La checa comunista gerundense era singular, y respondía al temperamento del catedrático Morales. Sin duda el doctor Relken superaba a éste en conocimientos técnicos, pero no en imaginación. La celda en que Murillo fue encerrado, en compañía del suegro de los hermanos Costa —detenido en represalia por la huida de los dos diputados—, y de Salvio, el lugarteniente de Murillo en el POUM, no presentaba otro elemento de tortura que unas cuantas siluetas de mujeres desnudas, pintarrajeadas en la pared. Al verlas, a Murillo se le secó la boca. Se dispuso a borrarlas, pero Salvio lo desanimó: «Lo hemos probado todo. No lo conseguirás».

En el ala de la checa destinada a las mujeres, el catedrático Morales tenía a su disposición a la criada Orencia, novia de Salvio, que se había dedicado a denunciar curas «a cien pesetas cabeza»; la suegra de los Costa y a varias esposas de guardias civiles. Orencia era la única mujer inscrita en el POUM y el catedrático Morales la obligó a comerse a pedacitos el carnet del partido trotskista. En la paredes de la celda, habían sido dibujadas y coloreadas con sanguina varias siluetas de hombres desnudos.

El catedrático Morales, cuya intención era acabar pronto con todas las mujeres pertenecientes al Socorro Blanco de Gerona, se había encariñado con la checa por espíritu de venganza y para liberarse de una profunda herida recibida en su amor propio. En efecto, el catedrático se había forjado la ilusión de acompañar hasta Moscú a la expedición de niños que desde Gerona fueron enviados a Rusia. Y llegado el momento, por orden de Axelrod, fue suplantado por seis maestros de escuela que habían huido de Asturias. Cosme Vila intercedió en su favor, pero fue inútil. Axelrod sonrió y dijo algo extraño. «¡No, no…, el camarada Morales es demasiado listo para ejercer de niñera!».
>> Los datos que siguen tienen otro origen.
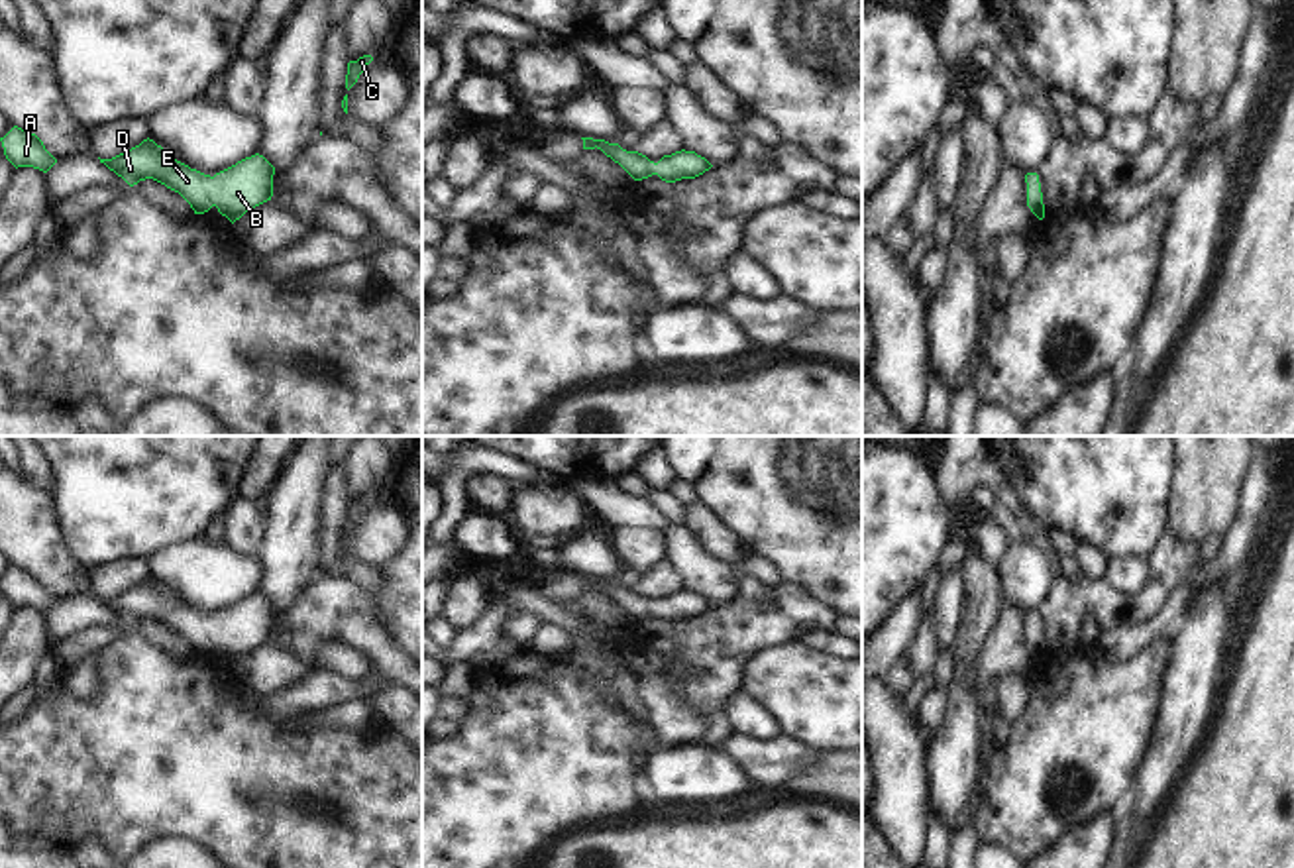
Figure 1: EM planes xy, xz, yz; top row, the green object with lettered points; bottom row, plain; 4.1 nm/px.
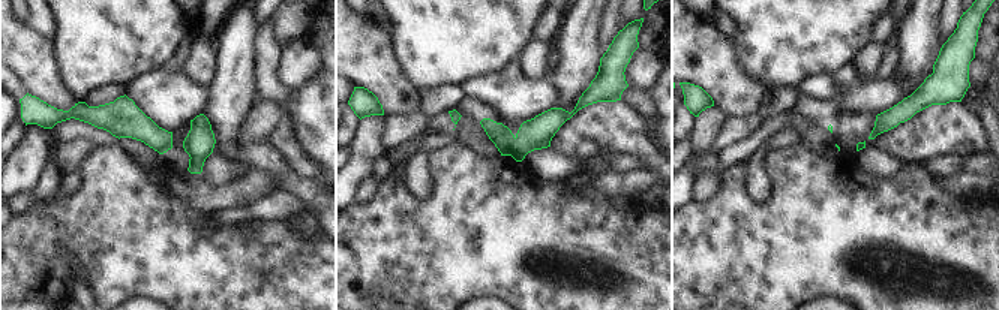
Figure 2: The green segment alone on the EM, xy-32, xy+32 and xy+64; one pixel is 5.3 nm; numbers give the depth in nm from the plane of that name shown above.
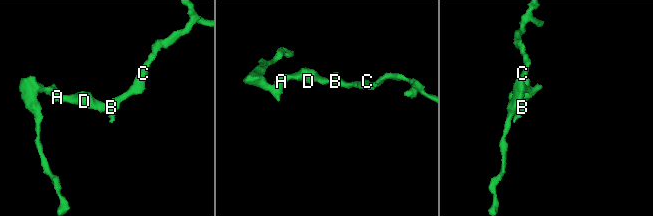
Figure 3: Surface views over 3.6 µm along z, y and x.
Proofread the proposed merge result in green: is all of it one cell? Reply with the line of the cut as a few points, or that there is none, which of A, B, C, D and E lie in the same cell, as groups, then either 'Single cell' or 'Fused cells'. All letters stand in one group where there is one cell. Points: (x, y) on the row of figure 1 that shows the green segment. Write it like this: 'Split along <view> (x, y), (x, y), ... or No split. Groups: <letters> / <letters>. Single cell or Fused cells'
No split. Groups: A B C D E. Single cell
Antes que el sol de verano cayera mortífero sobre Gerona, el piso que perteneció al POUM y anteriormente a Mateo fue requisado y sellado. El Proletario seguía anunciando que en fecha próxima haría públicas las pruebas de la traición de Andrés Nin, en Barcelona, y de Murillo, en Gerona. Entretanto, Pilar le rezaba padrenuestros a César para que la Delegación de Abastos, que buscaba un local para ampliar sus oficinas, se fijara en aquél de la plaza de la Estación. De esa manera podría visitar a placer el piso en que vivió Mateo y, con un poco de suerte, tal vez pudiera trabajar en su mismísimo despacho.